Las manifestaciones se suceden, los políticos temen salir de casa y la policía tiene que hacer horas extras (que no va a cobrar) para hacer frente a los disturbios. En tan delicado momento aparece el cadáver de Yerásimos Demertzís, un conocido contratista que pudo haber estafado dinero durante la construcción de infraestructuras destinadas a acoger los Juegos Olímpicos de Grecia en 2004. Lo extraño es que, pocos días antes del hallazgo del cuerpo, su hijo, estudiante de Física modélico, ha sido detenido por traficar con drogas. El comisario empieza a investigar porque algo huele francamente mal.

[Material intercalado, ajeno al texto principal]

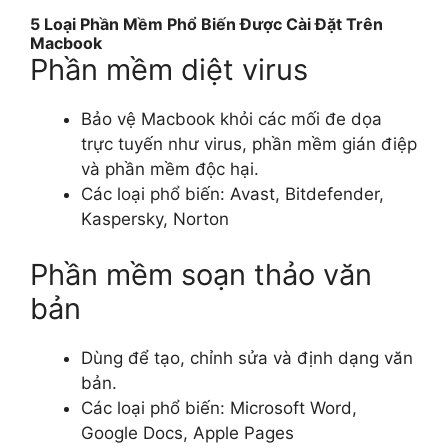
5 Loại Phần Mềm Phổ Biến Được Cài Đặt Trên
Macbook
Phần mềm diệt virus
Bảo vệ Macbook khỏi các mối đe dọa
trực tuyến như virus, phần mềm gián điệp
và phần mềm độc hại.
Các loại phổ biến: Avast, Bitdefender,
Kaspersky, Norton
Phần mềm soạn thảo văn
bản
Dùng để tạo, chỉnh sửa và định dạng văn
bản.
Các loại phổ biến: Microsoft Word,
Google Docs, Apple Pages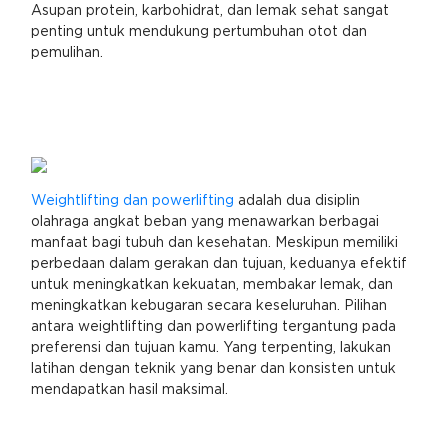
Asupan protein, karbohidrat, dan lemak sehat sangat
penting untuk mendukung pertumbuhan otot dan
pemulihan.
Weightlifting dan powerlifting
adalah dua disiplin
olahraga angkat beban yang menawarkan berbagai
manfaat bagi tubuh dan kesehatan. Meskipun memiliki
perbedaan dalam gerakan dan tujuan, keduanya efektif
untuk meningkatkan kekuatan, membakar lemak, dan
meningkatkan kebugaran secara keseluruhan. Pilihan
antara weightlifting dan powerlifting tergantung pada
preferensi dan tujuan kamu. Yang terpenting, lakukan
latihan dengan teknik yang benar dan konsisten untuk
mendapatkan hasil maksimal.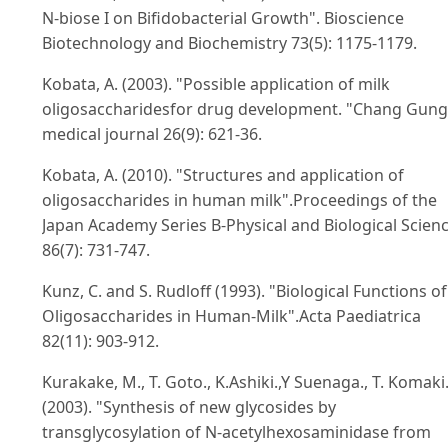
N-biose I on Bifidobacterial Growth". Bioscience
Biotechnology and Biochemistry 73(5): 1175-1179.
Kobata, A. (2003). "Possible application of milk
oligosaccharidesfor drug development. "Chang Gung
medical journal 26(9): 621-36.
Kobata, A. (2010). "Structures and application of
oligosaccharides in human milk".Proceedings of the
Japan Academy Series B-Physical and Biological Scien
86(7): 731-747.
Kunz, C. and S. Rudloff (1993). "Biological Functions of
Oligosaccharides in Human-Milk".Acta Paediatrica
82(11): 903-912.
Kurakake, M., T. Goto., K.Ashiki.,Y Suenaga., T. Komaki
(2003). "Synthesis of new glycosides by
transglycosylation of N-acetylhexosaminidase from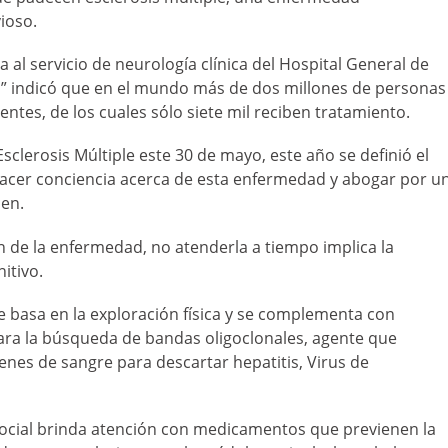
vioso.
a al servicio de neurología clínica del Hospital General de
s” indicó que en el mundo más de dos millones de personas
tes, de los cuales sólo siete mil reciben tratamiento.
clerosis Múltiple este 30 de mayo, este año se definió el
hacer conciencia acerca de esta enfermedad y abogar por u
cen.
n de la enfermedad, no atenderla a tiempo implica la
itivo.
 se basa en la exploración física y se complementa con
ra la búsqueda de bandas oligoclonales, agente que
enes de sangre para descartar hepatitis, Virus de
Social brinda atención con medicamentos que previenen la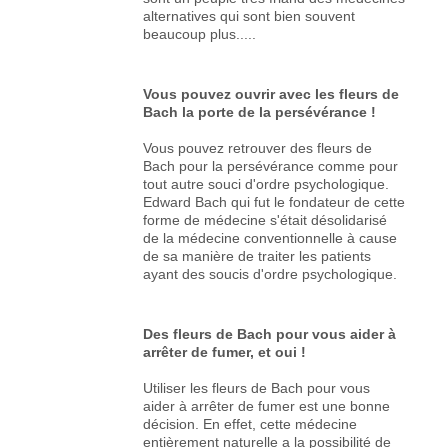
alternatives qui sont bien souvent
beaucoup plus.....
Vous pouvez ouvrir avec les fleurs de
Bach la porte de la persévérance !
Vous pouvez retrouver des fleurs de
Bach pour la persévérance comme pour
tout autre souci d'ordre psychologique.
Edward Bach qui fut le fondateur de cette
forme de médecine s'était désolidarisé
de la médecine conventionnelle à cause
de sa manière de traiter les patients
ayant des soucis d'ordre psychologique.
Des fleurs de Bach pour vous aider à
arrêter de fumer, et oui !
Utiliser les fleurs de Bach pour vous
aider à arrêter de fumer est une bonne
décision. En effet, cette médecine
entièrement naturelle a la possibilité de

Entre la crítica feroz (quizá más evidente y efectiva que la de sus dos últimas entregas, Liquidación final y Con el agua al cuello, empezando por la cita bíblica con la que arranca la novela: “Se repartieron mis vestiduras y se jugaron a los dados mi túnica...”) y el misterio (político) de construcción clásica, el octavo caso del bueno de Jaritos edifica un sólido retrato de la desesperación ciudadana de la Grecia actual, que en nada tiene que envidiarle a las crónicas periodísticas que se leen a diario (están los jóvenes sin trabajo, y el estoicismo de aquellos que se han resignado a volver a los 50 y se compran monederos con muchos bolsillos para guardar dracmas, puesto que sólo un café cuesta la friolera de 1.000 dracmas). Un retrato que intenta comprender al verdugo (“¿Me permite que le diga una cosa? Puede que los políticos hayamos cometido errores, y los cometimos, pero también hicimos muchas cosas por este país”) y se posiciona junto a la víctima, una víctima que ha dejado de compadecerse y ha pasado a la acción, un lobo con piel de cordero al que el escritor no juzga, pero señala.
He aquí el verdadero logro de la novela pues, dando por supuesta la maestría de Márkaris en la construcción del caso, lo interesante es la manera en que documenta (o vaticina) el fin de la inocencia de los pequeños países, sí, pero también la de las personas que asistieron al banquete y no probaron bocado. Otro golpe maestro del escritor indignado.